» Reading text:
DatabaseDateComponents reads date components from all date formats supported by SQLite, and stores them in the format of your choice, from HH:MM to YYYY-MM-DD HH:MM:SS.SSS.
Store NSDateComponents into the database:
let components = NSDateComponents()
components.year = 1973
components.month = 9
components.day = 18
// The .YMD format stores "1973-09-18" in the database.
let dbComponents = DatabaseDateComponents(components, format: .YMD)
try db.execute("INSERT INTO persons (birthDate, ...) " +
"VALUES (?, ...)",
arguments: [dbComponents, ...])
Extract NSDateComponents from the database:
let row = db.fetchOneRow("SELECT birthDate, ...")!
let dbComponents = row.value(named: "birthDate")! as DatabaseDateComponents
dbComponents.format // .YMD (the actual format found in the database)
dbComponents.dateComponents // NSDateComponents
db.fetch(DatabaseDateComponents.self, "SELECT ...") // AnySequence<DatabaseDateComponents?>
db.fetchAll(DatabaseDateComponents.self, "SELECT ...") // [DatabaseDateComponents?]
db.fetchOne(DatabaseDateComponents.self, "SELECT ...") // DatabaseDateComponents?

» Directions:
a: Transcribe the DatabaseDateComponents text from "components.year = 1973" to "DatabaseDateComponents(components, format: .YMD)".
b: In the DatabaseDateComponents text, list every method called on db.
c: Pick up the DatabaseDateComponents text after its last line and keep going.

» Source data:

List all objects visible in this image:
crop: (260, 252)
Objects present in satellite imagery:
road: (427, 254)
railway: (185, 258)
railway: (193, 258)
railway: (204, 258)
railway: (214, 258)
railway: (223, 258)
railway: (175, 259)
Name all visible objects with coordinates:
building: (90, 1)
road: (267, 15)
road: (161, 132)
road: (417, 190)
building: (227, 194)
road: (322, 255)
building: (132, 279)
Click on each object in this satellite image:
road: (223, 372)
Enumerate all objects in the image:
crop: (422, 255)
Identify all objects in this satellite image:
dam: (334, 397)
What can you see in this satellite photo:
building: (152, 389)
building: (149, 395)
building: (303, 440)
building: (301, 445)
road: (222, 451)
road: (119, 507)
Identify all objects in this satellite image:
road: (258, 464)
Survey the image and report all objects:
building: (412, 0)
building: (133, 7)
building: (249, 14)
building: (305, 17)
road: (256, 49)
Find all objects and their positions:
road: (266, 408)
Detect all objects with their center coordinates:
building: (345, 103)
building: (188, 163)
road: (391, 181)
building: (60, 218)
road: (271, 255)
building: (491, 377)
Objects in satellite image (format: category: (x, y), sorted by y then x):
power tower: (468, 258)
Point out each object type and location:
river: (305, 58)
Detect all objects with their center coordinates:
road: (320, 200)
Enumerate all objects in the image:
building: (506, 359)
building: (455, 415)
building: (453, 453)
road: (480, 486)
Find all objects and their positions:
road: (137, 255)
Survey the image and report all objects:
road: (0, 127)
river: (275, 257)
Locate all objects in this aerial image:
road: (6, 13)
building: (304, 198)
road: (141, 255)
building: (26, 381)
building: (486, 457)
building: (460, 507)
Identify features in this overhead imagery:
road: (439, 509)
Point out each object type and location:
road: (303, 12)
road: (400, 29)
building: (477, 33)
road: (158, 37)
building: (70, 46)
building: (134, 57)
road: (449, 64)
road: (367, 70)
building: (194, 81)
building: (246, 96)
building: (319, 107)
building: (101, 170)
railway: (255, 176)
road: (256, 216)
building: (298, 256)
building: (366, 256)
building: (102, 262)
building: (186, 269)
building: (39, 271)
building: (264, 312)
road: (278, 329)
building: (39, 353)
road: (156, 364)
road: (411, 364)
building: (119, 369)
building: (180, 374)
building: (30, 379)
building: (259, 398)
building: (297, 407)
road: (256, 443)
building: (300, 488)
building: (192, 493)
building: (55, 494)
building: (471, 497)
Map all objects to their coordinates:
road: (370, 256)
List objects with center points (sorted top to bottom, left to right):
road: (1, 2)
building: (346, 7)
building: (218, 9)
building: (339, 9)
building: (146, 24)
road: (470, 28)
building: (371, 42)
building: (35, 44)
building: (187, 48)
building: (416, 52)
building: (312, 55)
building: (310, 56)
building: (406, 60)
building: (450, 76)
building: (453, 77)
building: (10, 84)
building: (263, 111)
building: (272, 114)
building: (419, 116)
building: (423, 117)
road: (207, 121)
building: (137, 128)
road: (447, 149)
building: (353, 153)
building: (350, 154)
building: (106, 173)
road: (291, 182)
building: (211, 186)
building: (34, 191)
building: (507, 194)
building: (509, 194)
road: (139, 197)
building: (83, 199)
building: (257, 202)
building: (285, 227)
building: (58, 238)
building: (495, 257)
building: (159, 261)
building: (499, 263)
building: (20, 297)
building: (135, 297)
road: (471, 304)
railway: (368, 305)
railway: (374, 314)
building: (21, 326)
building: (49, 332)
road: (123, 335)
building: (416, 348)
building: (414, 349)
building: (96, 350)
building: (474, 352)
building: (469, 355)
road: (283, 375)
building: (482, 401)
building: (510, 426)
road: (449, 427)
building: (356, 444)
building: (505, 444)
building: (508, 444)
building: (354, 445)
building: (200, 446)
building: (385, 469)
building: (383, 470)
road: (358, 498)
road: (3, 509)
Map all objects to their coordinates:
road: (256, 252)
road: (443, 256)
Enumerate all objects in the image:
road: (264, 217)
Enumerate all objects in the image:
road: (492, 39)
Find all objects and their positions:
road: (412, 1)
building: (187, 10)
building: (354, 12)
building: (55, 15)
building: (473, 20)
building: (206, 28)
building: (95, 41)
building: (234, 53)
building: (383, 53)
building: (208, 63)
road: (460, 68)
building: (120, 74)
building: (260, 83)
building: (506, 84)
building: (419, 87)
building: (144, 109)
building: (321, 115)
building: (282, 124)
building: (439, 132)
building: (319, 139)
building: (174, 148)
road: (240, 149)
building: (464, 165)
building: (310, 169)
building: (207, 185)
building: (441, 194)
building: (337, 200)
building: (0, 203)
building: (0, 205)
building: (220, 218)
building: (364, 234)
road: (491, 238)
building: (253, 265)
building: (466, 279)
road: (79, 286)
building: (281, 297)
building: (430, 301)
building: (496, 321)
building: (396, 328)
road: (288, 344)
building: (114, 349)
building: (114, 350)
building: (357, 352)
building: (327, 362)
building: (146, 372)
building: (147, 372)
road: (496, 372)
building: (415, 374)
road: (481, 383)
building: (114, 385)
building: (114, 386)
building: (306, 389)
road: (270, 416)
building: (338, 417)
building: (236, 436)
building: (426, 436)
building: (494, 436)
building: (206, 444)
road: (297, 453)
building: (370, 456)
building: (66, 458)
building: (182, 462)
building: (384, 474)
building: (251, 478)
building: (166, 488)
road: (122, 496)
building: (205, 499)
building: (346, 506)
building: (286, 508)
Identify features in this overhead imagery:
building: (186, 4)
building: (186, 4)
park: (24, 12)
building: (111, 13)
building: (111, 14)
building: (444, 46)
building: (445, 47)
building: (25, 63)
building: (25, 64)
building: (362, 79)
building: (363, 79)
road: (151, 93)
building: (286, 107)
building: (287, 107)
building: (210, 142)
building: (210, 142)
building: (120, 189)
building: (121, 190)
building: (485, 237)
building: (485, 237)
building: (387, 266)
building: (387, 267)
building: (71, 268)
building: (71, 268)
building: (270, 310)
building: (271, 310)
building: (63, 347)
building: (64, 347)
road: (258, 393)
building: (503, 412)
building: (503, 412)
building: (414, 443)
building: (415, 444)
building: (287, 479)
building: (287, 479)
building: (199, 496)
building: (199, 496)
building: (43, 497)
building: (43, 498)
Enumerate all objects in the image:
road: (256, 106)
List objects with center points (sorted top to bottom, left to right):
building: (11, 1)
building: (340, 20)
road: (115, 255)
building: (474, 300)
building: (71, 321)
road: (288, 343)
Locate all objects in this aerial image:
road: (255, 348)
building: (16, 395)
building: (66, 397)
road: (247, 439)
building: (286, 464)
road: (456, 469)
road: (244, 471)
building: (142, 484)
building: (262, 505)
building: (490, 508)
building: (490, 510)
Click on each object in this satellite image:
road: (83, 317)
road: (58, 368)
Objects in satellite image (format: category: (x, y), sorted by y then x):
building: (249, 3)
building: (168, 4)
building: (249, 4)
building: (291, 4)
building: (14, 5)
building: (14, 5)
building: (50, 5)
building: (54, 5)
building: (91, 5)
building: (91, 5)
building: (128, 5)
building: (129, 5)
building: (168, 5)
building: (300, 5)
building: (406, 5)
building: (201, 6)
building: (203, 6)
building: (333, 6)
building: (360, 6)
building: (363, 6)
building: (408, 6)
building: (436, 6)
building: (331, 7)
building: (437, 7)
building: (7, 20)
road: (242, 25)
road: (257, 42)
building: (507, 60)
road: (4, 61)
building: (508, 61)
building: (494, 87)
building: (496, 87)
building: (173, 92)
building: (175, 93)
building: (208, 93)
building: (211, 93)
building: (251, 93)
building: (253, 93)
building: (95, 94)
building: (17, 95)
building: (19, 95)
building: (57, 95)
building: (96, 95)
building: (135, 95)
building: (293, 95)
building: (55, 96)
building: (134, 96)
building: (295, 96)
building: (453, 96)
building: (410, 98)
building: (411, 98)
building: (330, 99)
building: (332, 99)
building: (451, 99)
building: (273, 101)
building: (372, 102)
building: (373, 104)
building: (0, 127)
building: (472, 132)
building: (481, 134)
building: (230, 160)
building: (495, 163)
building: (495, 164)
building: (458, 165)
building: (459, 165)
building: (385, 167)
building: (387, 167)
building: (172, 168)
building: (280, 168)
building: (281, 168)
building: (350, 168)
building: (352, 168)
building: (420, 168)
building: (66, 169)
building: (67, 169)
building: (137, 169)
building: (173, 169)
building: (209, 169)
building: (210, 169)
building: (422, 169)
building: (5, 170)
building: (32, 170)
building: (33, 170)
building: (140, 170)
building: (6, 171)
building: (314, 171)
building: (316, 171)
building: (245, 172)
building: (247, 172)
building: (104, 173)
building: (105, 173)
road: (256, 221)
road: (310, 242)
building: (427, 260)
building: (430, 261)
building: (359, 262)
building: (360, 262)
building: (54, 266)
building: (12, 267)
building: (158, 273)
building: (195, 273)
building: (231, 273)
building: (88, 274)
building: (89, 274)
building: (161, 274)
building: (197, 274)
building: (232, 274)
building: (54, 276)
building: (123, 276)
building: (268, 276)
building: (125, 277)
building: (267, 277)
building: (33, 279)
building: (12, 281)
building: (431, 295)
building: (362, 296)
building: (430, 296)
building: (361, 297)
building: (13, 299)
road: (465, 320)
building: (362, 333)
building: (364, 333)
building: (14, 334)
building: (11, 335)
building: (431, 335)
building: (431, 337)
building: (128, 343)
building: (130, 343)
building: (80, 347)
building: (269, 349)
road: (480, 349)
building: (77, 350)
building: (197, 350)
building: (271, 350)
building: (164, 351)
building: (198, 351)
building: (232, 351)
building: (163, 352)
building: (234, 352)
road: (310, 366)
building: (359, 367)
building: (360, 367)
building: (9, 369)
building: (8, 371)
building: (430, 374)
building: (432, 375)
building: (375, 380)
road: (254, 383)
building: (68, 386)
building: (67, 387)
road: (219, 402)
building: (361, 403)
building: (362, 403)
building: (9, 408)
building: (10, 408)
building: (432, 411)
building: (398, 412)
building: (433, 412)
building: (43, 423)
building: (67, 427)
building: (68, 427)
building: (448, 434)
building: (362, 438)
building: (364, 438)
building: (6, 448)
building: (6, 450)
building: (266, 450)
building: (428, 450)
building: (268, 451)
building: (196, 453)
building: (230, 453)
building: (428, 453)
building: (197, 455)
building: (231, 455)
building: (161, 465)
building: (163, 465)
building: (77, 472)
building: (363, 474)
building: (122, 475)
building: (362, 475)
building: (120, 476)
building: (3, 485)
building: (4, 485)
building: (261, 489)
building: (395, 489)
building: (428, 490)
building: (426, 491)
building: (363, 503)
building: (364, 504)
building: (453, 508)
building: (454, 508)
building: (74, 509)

» Answers for this exercise:
a:
components.year = 1973
components.month = 9
components.day = 18
// The .YMD format stores "1973-09-18" in the database.
let dbComponents = DatabaseDateComponents(components, format: .YMD)

b: execute, fetchOneRow, fetch, fetchAll, fetchOne

c:
Use NSDateComponents in a Row Model:
class Person : RowModel {
var birthDateComponents: NSDateComponents?
override var storedDatabaseDictionary: [String: DatabaseValueConvertible?] {
// Store birth date as YYYY-MM-DD:
let dbComponents = DatabaseDateComponents(
birthDateComponents,
format: .YMD)
return ["birthDate": dbComponents, ...]
}
override func setDatabaseValue(dbv: DatabaseValue, forColumn column: String) {
switch column {
case "birthDate":
let dbComponents: DatabaseDateComponents? = dbv.value()
birthDateComponents = dbComponents?.dateComponents
case ...
default: super.setDatabaseValue(dbv, forColumn: column)
}
}
}
Swift enums get full support from GRDB.swift as long as their raw values are Int or String.
Given those two enums:
enum Color : Int {
case Red
case White
case Rose
}
enum Grape : String {
case Chardonnay
case Merlot
case Riesling
}
Simply add those two lines:
extension Color : DatabaseIntRepresentable { }
extension Grape : DatabaseStringRepresentable { }
And both types gain database powers:
// Store:
try db.execute("INSERT INTO wines (grape, color) VALUES (?, ?)",
arguments: [Grape.Merlot, Color.Red])
// Extract from row:
for rows in db.fetchRows("SELECT * FROM wines") {
let grape: Grape? = row.value(named: "grape")
let color: Color? = row.value(named: "color")
}
// Direct fetch:
db.fetch(Color.self, "SELECT ...", arguments: ...) // AnySequence<Color?>
db.fetchAll(Color.self, "SELECT ...", arguments: ...) // [Color?]
db.fetchOne(Color.self, "SELECT ...", arguments: ...) // Color?
Conversion to and from the database is based on the DatabaseValueConvertible
protocol:
public protocol DatabaseValueConvertible {
/// Returns a value that can be stored in the database.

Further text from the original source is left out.